PAVIA – Ruota dei Mori di Pavia. Pavia è da sempre una zona ricca d’acqua, una fonte d’energia fondamentale nel corso del Medioevo e durante il Risorgimento. Esistono ancora alcuni mulini ad acqua lungo i fiumi e i torrenti della provincia, come il Molino Pellegrini e il Mulino di Mora Bassa a Vigevano. Ma una curiosa leggenda sulla città delle Cento Torri riguarda un mulino piuttosto speciale; una misteriosa ruota di pietra, in verità, attribuita ai Mori e posta nel sottosuolo nascosta agli più occhi indiscreti.

La leggenda medievale della ruota dei Mori di Pavia

Si mormora che tale ruota sia nascosta nella zona periferia orientale di Pavia. Qui è rimasta traccia di un edificio di fondazione longobarda, la Chiesa dedicata a Santa Maria alle Cacce. Qui, all’uscita dalla porta orientale dell’antica città, c’erano due monasteri, uno maschile e uno femminile; il sito, che oggi non esiste più, era dedicato a San Martino e collegato ad una chiesa consacrata a Santa Epifanio, uno dei più importanti vescovi di Pavia.

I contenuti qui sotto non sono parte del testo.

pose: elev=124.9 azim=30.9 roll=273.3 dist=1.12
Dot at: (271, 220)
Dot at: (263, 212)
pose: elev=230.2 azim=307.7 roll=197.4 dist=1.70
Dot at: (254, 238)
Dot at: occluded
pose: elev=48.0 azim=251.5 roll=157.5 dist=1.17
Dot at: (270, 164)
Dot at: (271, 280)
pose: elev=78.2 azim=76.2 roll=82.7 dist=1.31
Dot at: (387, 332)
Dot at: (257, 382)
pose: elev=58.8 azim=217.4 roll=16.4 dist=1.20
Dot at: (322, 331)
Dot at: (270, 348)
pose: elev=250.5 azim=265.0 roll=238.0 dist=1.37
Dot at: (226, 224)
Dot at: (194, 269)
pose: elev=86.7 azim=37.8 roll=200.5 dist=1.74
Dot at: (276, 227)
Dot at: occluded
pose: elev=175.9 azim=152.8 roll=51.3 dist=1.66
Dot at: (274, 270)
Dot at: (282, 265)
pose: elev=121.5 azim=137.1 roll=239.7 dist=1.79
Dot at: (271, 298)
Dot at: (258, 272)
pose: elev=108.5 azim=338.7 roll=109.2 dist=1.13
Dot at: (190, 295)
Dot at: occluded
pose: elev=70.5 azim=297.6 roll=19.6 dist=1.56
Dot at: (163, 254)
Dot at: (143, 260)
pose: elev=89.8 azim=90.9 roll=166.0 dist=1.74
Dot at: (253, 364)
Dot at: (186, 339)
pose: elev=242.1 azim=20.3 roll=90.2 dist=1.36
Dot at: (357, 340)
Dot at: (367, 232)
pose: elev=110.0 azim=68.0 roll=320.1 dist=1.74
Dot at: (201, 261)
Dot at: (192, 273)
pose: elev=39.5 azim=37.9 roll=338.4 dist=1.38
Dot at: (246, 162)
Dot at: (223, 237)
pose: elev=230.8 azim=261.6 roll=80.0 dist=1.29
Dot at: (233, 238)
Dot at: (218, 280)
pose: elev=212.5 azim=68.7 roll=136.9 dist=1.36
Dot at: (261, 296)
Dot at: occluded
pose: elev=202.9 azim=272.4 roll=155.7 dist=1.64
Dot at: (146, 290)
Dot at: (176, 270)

La storia medievale d’Europa ha visto il sorgere a Pavia del Regno Longobardo, durato un paio di secoli; al tempo stesso sorgeva dall’altra parte del Mediterraneo, la potenza degli arabi.  Secoli in cui gli studiosi dei Mori ripresero dall’antichità greca tutta la tradizione dell’alchimia. Si ritiene che a Pavia risiedesse una sede di alchimisti e che in un posto nascosto del sottosuolo, nei sotterranei, ci sia una grande ruota girevole immersa in un liquido verde, fortemente viscoso.

Sulla ruota misteriosa pende una maledizione a questa affibbiata durante i riti pagani legati alla fondazione della capitale medievale. Pavia, infatti, potrà continuare a vivere e prosperare finché questa ruota continuerà a girare, senza mai fermarsi.

L’area di superficie suddetta, interessata dalla leggenda degli alchimisti, è pure indicata palla pianta di Pavia del 1330 disegnata da Opicino De Canistris. Lo storico la menziona in una didascalia particolare, chiamandola “Domus Ingenii Papiensis”, la casa del genio pavese.  Poteva essere forse qui la sede del circolo segreto di alchimisti? Nello stesso luogo attribuito al primo studium della prestigiosa università, fondata nel 1361 dall’imperatore Teodosio I? Il consiglio è di non avventurarsi alla ricerca della ruota dei Mori. E soprattutto, non interromperne il suo corso; ne va del destino della città.